I've been toying with Linux Containers (LXC) to provide a sandbox for eBrainPool. Design objectives of the eBrainPool system with regards to sandboxing can be roughly jotted down as :
applications on the host should be run within this sandbox and shared to the outside world.
filesystem isolation - host's data should be inaccessible to someone running software from the host. The container should have a separate configuration directory (/etc). All shared directories should be mounted read only within the container.
Isolation of other resources such as network access, users and groups, X server, OpenSSH keys, etc.
- Do the above with minimal impact to the host system and overall network - changes required to the gateway/firewall,etc of the network are out, changes requiring a lot of root access on host are out, changes that may somehow cause disruption or degradation of service to the host user are out.
I have doodled on a few sandbox designs trying to determine which most successfully meets the above objectives. I shall present these and discuss the merits / demerits of each of these designs both to crystalize my own thoughts and hopefully gather information on any other design or factor I may not have considered.

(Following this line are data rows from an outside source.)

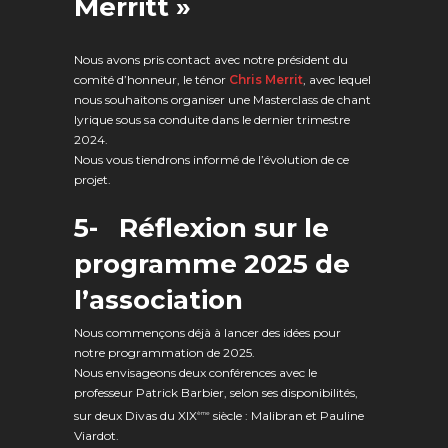
Merritt »
Nous avons pris contact avec notre président du
comité d’honneur, le ténor
Chris Merrit
, avec lequel
nous souhaitons organiser une Masterclass de chant
lyrique sous sa conduite dans le dernier trimestre
2024.
Nous vous tiendrons informé de l’évolution de ce
projet.
5-
Réflexion sur le
programme 2025 de
l’association
Nous commençons déjà à lancer des idées pour
notre programmation de 2025.
Nous envisageons deux conférences avec le
professeur Patrick Barbier, selon ses disponibilités,
sur deux Divas du XIX
siècle : Malibran et Pauline
ème
Viardot.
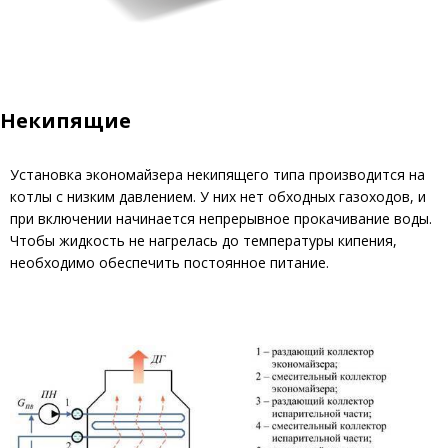
Некипящие
Установка экономайзера некипящего типа производится на
котлы с низким давлением. У них нет обходных газоходов, и
при включении начинается непрерывное прокачивание воды.
Чтобы жидкость не нагрелась до температуры кипения,
необходимо обеспечить постоянное питание.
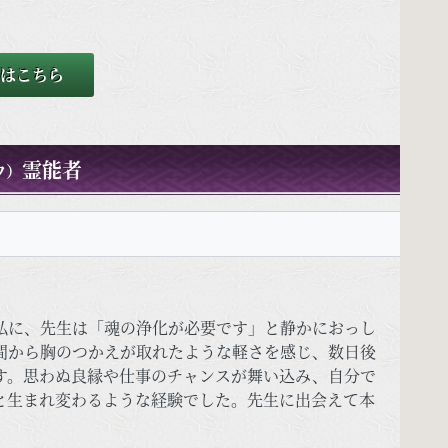
はこちら
霊能者
ウ）
私に、先生は「魂の浄化が必要です」と静かにおっし
間から胸のつかえが取れたような軽さを感じ、数日後
す。思わぬ良縁や仕事のチャンスが舞い込み、自分で
と生まれ変わるような経験でした。先生に出会えて本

Design 1 - Bridging network interface on host
Here we have a Linux Container that shares the /bin, /sbin , /usr, /lib,/lib64 directories from the host. These are bind mounted read-only within the container. Therefore, the container can run the same applications within itself as are accessible on the host. However, the container has it's own /etc directory, users / groups and their home directories. The container also has it's own OpenSSH server (sshd) and Avahi daemon.

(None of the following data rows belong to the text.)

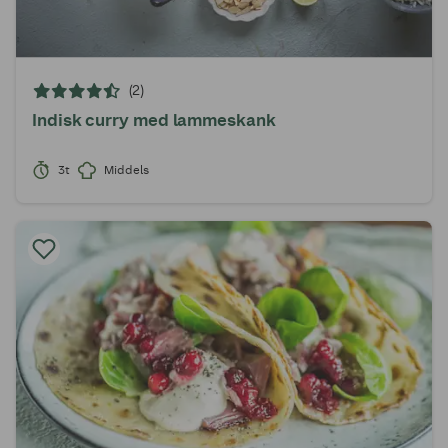
(2)
Indisk curry med lammeskank
3t
Middels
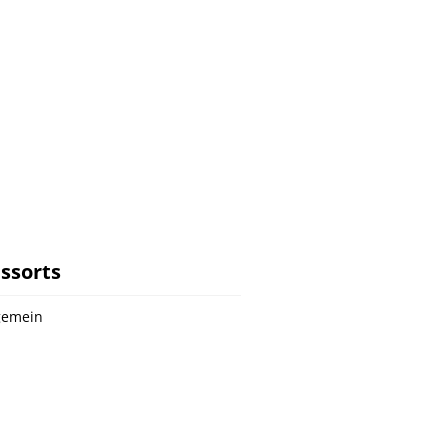
ssorts
gemein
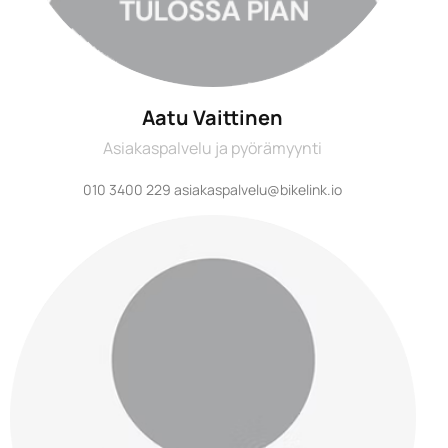
Aatu Vaittinen
Asiakaspalvelu ja pyörämyynti
010 3400 229 asiakaspalvelu@bikelink.io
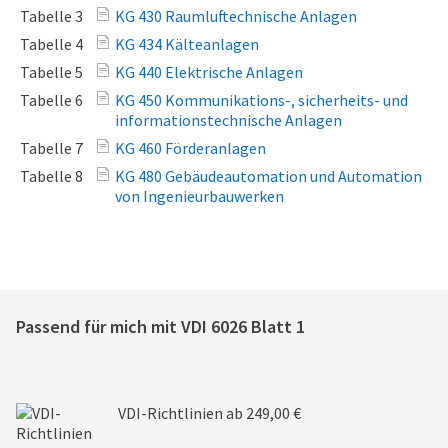
Tabelle 3
KG 430 Raumluftechnische Anlagen
Tabelle 4
KG 434 Kälteanlagen
Tabelle 5
KG 440 Elektrische Anlagen
Tabelle 6
KG 450 Kommunikations-, sicherheits- und
informationstechnische Anlagen
Tabelle 7
KG 460 Förderanlagen
Tabelle 8
KG 480 Gebäudeautomation und Automation
von Ingenieurbauwerken
Passend für mich mit
VDI 6026 Blatt 1
VDI-Richtlinien
ab 249,00 €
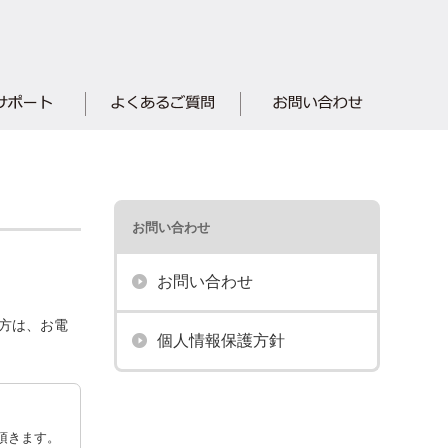
お問い合わせ
お問い合わせ
方は、お電
個人情報保護方針
頂きます。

The host's X server is isolated away from applications running in the container. The eBrainPool client itself is X forwarded from the container to the host i.e. the client runs in the container, since the container has no access to the X server running on the host to display the UI we use ssh's X forwarding.
The container is placed on the same network segment as the host via a bridge - for e.g. if eth0 is the network interface on the host of interest to us then we create a bridge and add eth0 to it. The container then gets it's IP statically or dynamically and is seen as another host on the main system.
This requires a change on the host's networking subsystem - creating the bridge and adding the network interface to that bridge. This most likely will be non-trivial and may not be possible to blindly automate. It could possibly need changes on other configurations on the host for these to work properly. It also needs root access to setup and any time we wish to have eBrainPool listen on a different network interface say the WiFi or Bluetooth interfaces a setup of the bridge for this interface needs to take place.
In short this requires complex and substantial changes to the host. It meets all of our other objectives but the last - however this maybe the most crucial objective of them all - simplicity, that's what we want in the end for a user. Changes required by this design can potentially bring to a halt a perfectly well running system and so is a no-go.